Roma (1972) – The Criterion Collection – The Criterion page includes the American release trailer, David Forgacs’ booklet essay, and a brief video selection from the featurette where director discusses the film

Fellini’s Roma (1972) – Articles – Essay by Jeff Stafford for Turner Classic Movies with background information and anecdotes from Gore Vidal and others

FELLINI’S ROMA (1972)‘s appreciation of the film, written for this site (before the Criterion release)
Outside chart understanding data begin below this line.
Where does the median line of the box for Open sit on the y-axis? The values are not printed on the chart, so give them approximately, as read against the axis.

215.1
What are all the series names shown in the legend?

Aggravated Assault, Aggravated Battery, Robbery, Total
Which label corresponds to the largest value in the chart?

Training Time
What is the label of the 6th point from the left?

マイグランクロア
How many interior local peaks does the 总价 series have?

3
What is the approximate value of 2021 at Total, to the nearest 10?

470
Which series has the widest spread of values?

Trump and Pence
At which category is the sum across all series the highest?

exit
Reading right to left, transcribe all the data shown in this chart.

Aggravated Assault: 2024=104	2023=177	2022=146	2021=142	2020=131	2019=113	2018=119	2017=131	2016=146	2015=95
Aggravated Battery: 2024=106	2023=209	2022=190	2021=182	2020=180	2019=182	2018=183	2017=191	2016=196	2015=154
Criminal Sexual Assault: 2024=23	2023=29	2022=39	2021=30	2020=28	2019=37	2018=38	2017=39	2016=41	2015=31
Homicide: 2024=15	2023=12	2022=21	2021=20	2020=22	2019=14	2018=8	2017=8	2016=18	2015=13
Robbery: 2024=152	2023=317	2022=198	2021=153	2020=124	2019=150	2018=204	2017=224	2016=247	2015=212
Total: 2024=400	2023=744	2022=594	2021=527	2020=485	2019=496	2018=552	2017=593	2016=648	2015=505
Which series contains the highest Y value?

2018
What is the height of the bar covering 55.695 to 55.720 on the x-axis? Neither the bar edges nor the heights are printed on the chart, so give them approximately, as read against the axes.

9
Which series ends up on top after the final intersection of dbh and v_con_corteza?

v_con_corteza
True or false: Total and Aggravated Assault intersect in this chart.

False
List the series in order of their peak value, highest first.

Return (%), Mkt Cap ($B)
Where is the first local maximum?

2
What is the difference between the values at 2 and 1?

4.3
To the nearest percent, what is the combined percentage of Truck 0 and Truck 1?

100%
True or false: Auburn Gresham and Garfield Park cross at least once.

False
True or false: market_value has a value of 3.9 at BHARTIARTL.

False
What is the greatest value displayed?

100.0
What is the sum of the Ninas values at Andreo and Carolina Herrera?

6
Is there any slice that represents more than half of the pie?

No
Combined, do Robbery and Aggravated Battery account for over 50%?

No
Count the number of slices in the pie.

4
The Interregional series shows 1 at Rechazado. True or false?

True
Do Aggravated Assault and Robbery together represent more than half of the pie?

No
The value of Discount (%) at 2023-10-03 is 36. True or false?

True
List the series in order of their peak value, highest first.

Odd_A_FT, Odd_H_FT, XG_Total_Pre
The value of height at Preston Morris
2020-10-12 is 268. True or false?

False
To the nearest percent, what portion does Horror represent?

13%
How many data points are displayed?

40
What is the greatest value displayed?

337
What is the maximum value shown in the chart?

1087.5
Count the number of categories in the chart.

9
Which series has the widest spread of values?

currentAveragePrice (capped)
DVD INFO: In 2016 the Criterion Collection released a restored 2K version of Roma on DVD (buy) and Blu-ray (buy). You can now throw out your old extras-free MGM Roma DVDs. This release includes 17-minutes of deleted scenes, including Marcello Mastrioianni’s cameo; interviews with director Paolo Sorrentino and poet and Fellini associate Valerio Magrelli; “Felliniana,” a selection of promotional materials and behind-the-scenes photographs; and the U.S. release trailer. The informative commentary is by Fellini expert Frank Burke. Instead of the usual booklet, you get a fold-out poster with a psychedelic bishop’s outfit on one side and an essay by David Forgacs on the other. The poster is well-designed and a nice idea in theory, but the inevitable crease marks make it less-than-suitable for display.